Rewrite the data below with every "chart" changed to "graph" and nothing else altered, leaving out the picture lines.

Dataset entries:
+ + +

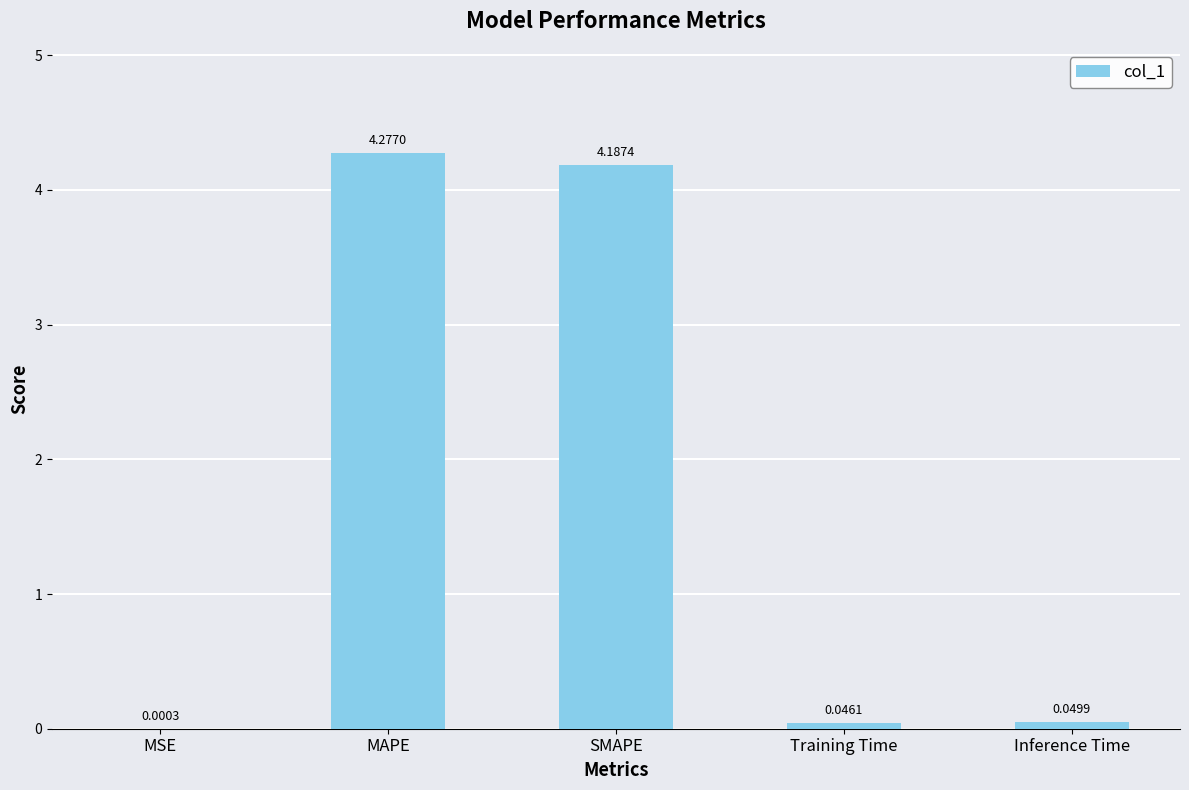

What value does the data have at SMAPE?

4.2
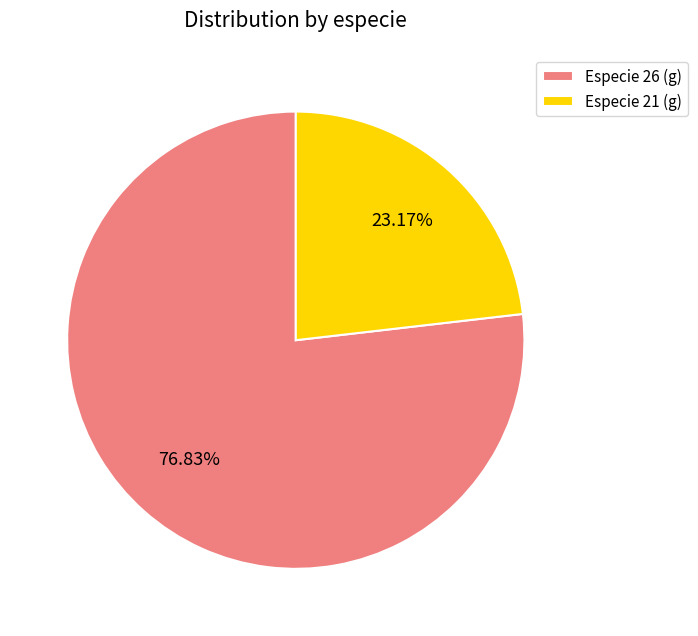

What is the largest slice in the pie chart?

Especie 26 (g)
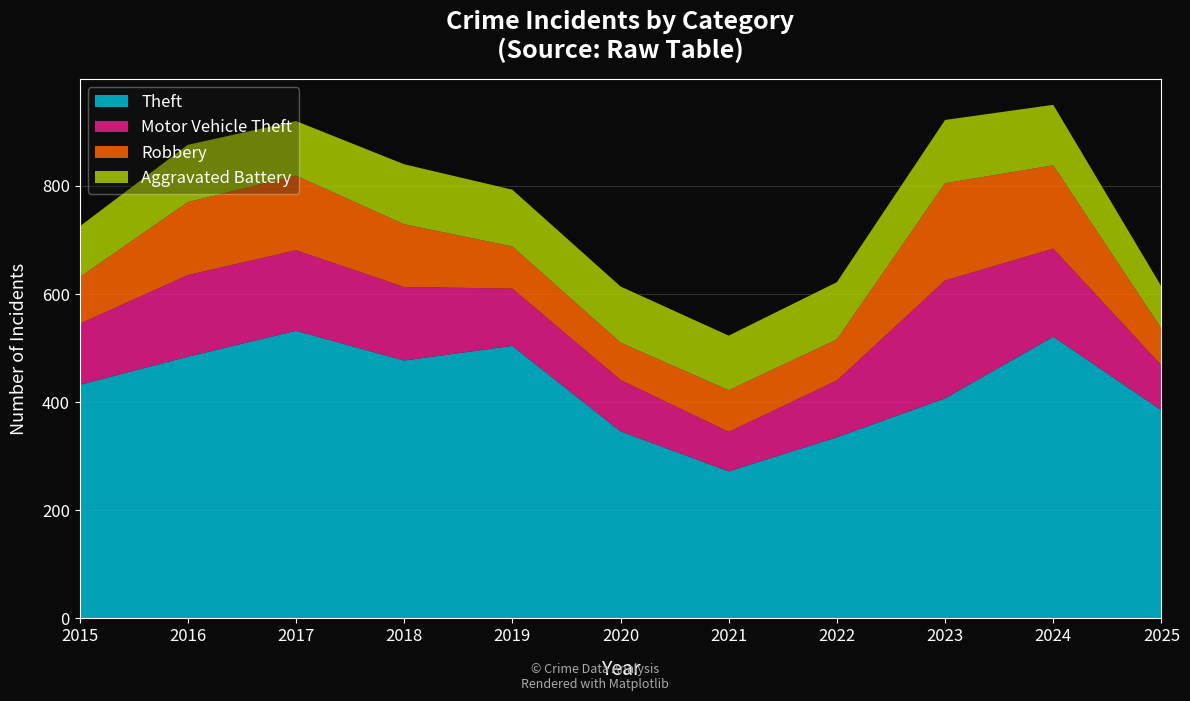

Reading right to left, what are all the values shown in this chart?

Theft: 2025=385	2024=521	2023=407	2022=335	2021=272	2020=346	2019=504	2018=477	2017=532	2016=484	2015=432
Motor Vehicle Theft: 2025=83	2024=163	2023=218	2022=105	2021=73	2020=95	2019=106	2018=136	2017=149	2016=151	2015=113
Robbery: 2025=68	2024=154	2023=180	2022=76	2021=77	2020=69	2019=78	2018=116	2017=138	2016=135	2015=86
Aggravated Battery: 2025=78	2024=112	2023=117	2022=106	2021=101	2020=104	2019=105	2018=111	2017=101	2016=106	2015=94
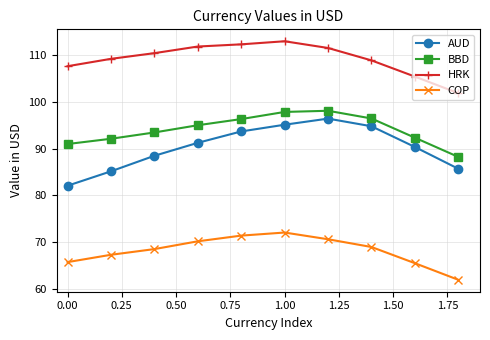

True or false: HRK has more than 0 interior local peaks.

True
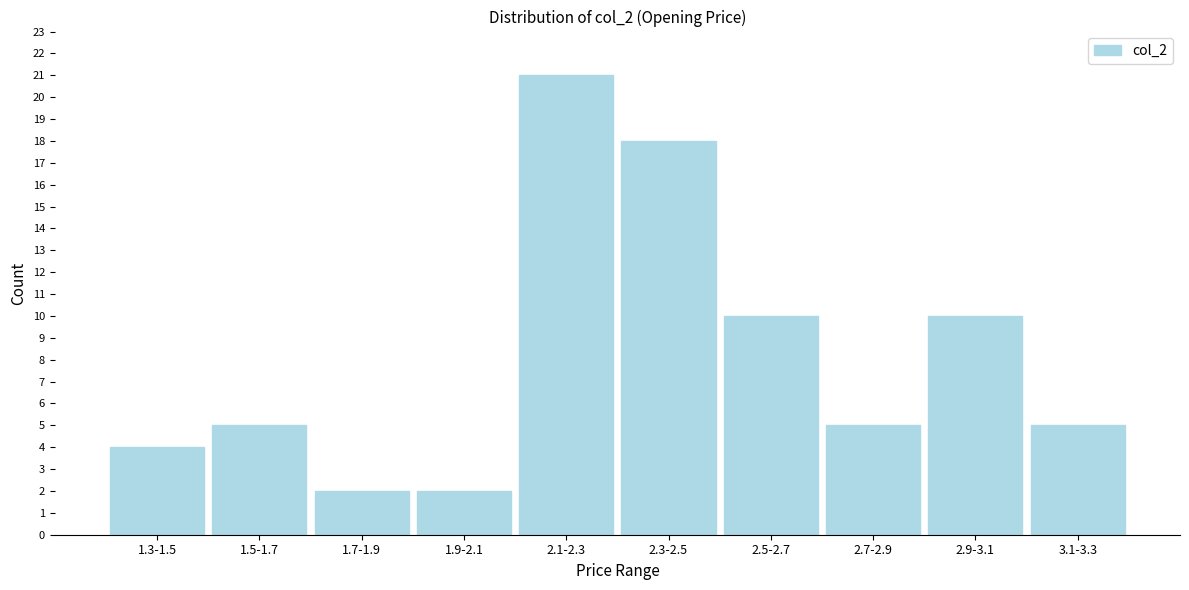

Reading left to right, extract all data points from this chart.

4	5	2	2	21	18	10	5	10	5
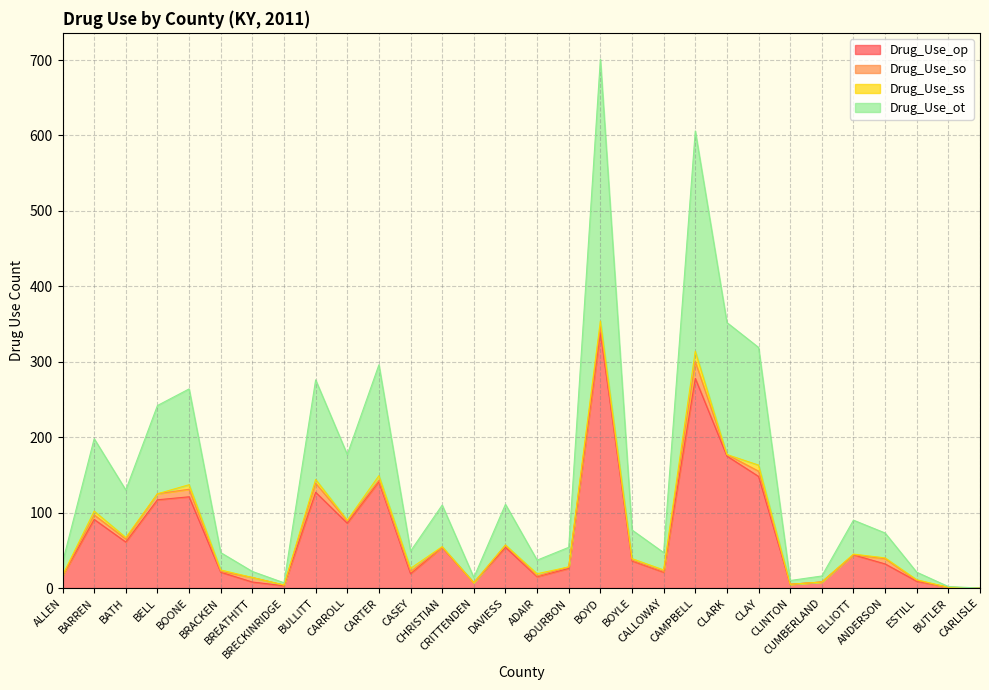

Which series has the largest total across all categories?

Drug_Use_ot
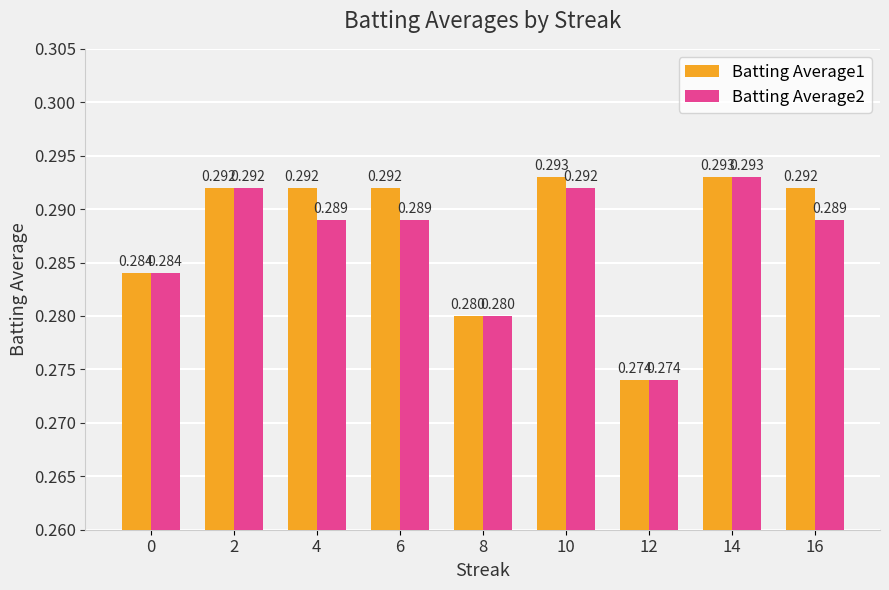

Is the value of Batting Average2 at 16 greater than the value of Batting Average1 at 6?

No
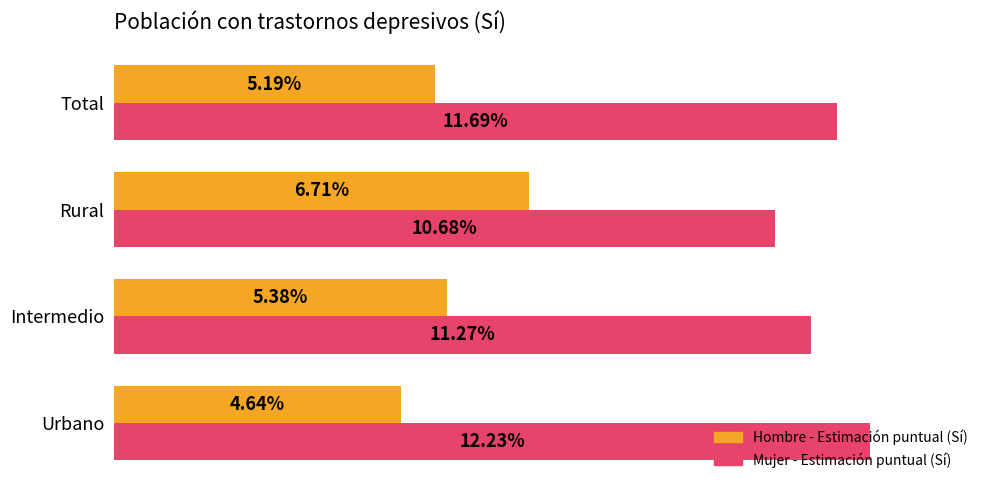

What is the maximum value shown in the chart?

0.1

+ + +

EXERCISE RESPONSE:
What value does the data have at SMAPE?

4.2

What is the largest slice in the pie graph?

Especie 26 (g)

Reading right to left, what are all the values shown in this graph?

Theft: 2025=385	2024=521	2023=407	2022=335	2021=272	2020=346	2019=504	2018=477	2017=532	2016=484	2015=432
Motor Vehicle Theft: 2025=83	2024=163	2023=218	2022=105	2021=73	2020=95	2019=106	2018=136	2017=149	2016=151	2015=113
Robbery: 2025=68	2024=154	2023=180	2022=76	2021=77	2020=69	2019=78	2018=116	2017=138	2016=135	2015=86
Aggravated Battery: 2025=78	2024=112	2023=117	2022=106	2021=101	2020=104	2019=105	2018=111	2017=101	2016=106	2015=94

True or false: HRK has more than 0 interior local peaks.

True

Reading left to right, extract all data points from this graph.

4	5	2	2	21	18	10	5	10	5

Which series has the largest total across all categories?

Drug_Use_ot

Is the value of Batting Average2 at 16 greater than the value of Batting Average1 at 6?

No

What is the maximum value shown in the graph?

0.1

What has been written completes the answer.